#### Exercise text
6. SSA Representation¶

For:

func make() func() int {
    n := 0
    return func() int {
        n++
        return n
    }
}

After closure conversion, the SSA looks like:

b1: (make)
    v1 = NewObject *int   ; alloc heap cell for n
    v2 = Store 0 → v1
    v3 = NewObject *closure-type ; alloc closure struct
    v4 = Store v1 → v3.n_ptr
    v5 = MakeFuncVal v3 (& make.func1)
    Ret v5

b2: (make.func1, the closure body)
    ; DX = closure struct addr
    v10 = LoadField DX.n_ptr   ; → &n_cell
    v11 = Load v10              ; → n value
    v12 = Add v11 1
    v13 = Store v12 → v10       ; n_cell = n + 1
    Ret v12

7. Stack-Allocated Closures¶

When the compiler proves the closure doesn't escape, the closure struct lives in the enclosing function's stack frame:

func direct() int {
    n := 5
    f := func() int { return n }
    return f()
}

f doesn't escape. The closure struct (with capture of n) is on the stack. No heap allocation.

After inlining, f() may be reduced to 5 directly — the entire closure machinery disappears.

8. The Go 1.22 Loop Variable Transformation¶

In cmd/compile/internal/walk/order.go (and related), the compiler transforms:

for i := 0; i < N; i++ {
    body using i
}

into (conceptually):

{
    var outerI int
    for outerI = 0; outerI < N; outerI++ {
        i := outerI // fresh per iteration
        body
    }
}

When closures capture i, they capture the per-iteration i variable, not the outer outerI.

The optimizer eliminates the per-iteration alloc when no closure captures i. So: - No-capture case: identical to pre-1.22 — single stack slot. - Capture case: per-iteration heap cell.

This change is gated by the go directive in go.mod.

For for ... range, the same transformation applies to the range iteration variable.

9. Closure as Method-Like Object¶

A closure is functionally equivalent to a struct + method:

// Closure
func makeCounter() func() int {
    n := 0
    return func() int { n++; return n }
}

// Struct+method
type Counter struct{ n int }
func (c *Counter) Next() int { c.n++; return c.n }

At the binary level: - Closure: 2 allocations (closure struct + n cell), 1 method (the body). - Struct: 1 allocation (Counter), 1 method (Next).

The struct version is slightly more allocation-friendly. For hot paths with single-method behavior, both are reasonable.

10. PGO and Closures¶

PGO (Go 1.21+) can devirtualize hot indirect calls through closures:

fn := getCallback()
fn(x) // hot

If profiling shows getCallback returns the same closure most of the time, PGO can specialize the call site:

if fn == knownClosure {
    knownClosure_inlined(x)
} else {
    fn(x)
}

Capture profile and rebuild:

go build -pgo=cpu.prof .

Wins are typically 5-20% on indirect-call-heavy code.

11. GC Interactions With Closures¶

The GC scans the closure struct's pointer-typed fields as roots. For a closure capturing many pointers: - Each capture is a GC root through the closure struct. - The closure struct itself is a GC-tracked allocation.
########
#### Source material
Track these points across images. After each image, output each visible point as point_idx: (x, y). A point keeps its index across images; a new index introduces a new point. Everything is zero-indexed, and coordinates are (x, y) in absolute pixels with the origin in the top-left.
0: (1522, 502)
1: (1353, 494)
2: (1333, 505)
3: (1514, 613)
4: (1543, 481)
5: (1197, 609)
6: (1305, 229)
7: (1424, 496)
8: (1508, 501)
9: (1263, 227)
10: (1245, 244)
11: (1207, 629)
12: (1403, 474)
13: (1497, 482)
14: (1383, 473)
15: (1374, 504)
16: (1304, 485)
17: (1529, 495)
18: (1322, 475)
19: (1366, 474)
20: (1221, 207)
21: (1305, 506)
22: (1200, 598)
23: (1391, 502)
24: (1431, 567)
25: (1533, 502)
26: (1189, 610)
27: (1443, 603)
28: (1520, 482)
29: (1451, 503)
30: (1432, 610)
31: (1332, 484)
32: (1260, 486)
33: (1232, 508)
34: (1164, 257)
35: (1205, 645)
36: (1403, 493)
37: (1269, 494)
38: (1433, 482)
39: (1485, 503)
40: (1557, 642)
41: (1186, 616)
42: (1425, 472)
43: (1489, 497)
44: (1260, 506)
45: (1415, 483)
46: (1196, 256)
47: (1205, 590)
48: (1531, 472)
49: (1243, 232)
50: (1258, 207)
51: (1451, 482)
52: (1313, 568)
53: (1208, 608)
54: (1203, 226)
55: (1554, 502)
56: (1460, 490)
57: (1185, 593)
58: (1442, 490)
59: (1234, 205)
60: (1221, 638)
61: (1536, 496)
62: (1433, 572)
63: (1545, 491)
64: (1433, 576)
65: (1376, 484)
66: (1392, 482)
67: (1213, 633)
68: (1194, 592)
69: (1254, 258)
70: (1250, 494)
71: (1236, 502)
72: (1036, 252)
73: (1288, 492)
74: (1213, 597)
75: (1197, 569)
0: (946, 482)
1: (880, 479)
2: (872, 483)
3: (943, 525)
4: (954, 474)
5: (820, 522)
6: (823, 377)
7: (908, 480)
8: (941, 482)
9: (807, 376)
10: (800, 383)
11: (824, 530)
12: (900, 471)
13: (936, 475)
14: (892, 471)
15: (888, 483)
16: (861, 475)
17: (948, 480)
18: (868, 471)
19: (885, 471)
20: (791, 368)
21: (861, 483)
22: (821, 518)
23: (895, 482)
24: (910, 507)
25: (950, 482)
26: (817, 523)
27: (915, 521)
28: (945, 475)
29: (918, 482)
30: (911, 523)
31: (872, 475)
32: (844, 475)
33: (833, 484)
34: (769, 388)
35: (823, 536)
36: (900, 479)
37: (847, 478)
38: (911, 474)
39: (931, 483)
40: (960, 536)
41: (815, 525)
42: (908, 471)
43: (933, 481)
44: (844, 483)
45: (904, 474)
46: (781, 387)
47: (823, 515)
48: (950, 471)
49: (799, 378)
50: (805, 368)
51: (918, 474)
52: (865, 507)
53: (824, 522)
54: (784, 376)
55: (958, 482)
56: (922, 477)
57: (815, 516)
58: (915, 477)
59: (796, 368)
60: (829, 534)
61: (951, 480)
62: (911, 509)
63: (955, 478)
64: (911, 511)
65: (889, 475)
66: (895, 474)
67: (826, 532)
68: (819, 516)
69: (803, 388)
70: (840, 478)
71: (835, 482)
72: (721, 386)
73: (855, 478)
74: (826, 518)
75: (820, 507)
########
Print the part of the text on Go closures that begins at the words "11. GC Interactions" and ends after the words "a GC-tracked allocation.". The material has nothing to do with the text on Go closures.

11. GC Interactions With Closures¶

The GC scans the closure struct's pointer-typed fields as roots. For a closure capturing many pointers: - Each capture is a GC root through the closure struct. - The closure struct itself is a GC-tracked allocation.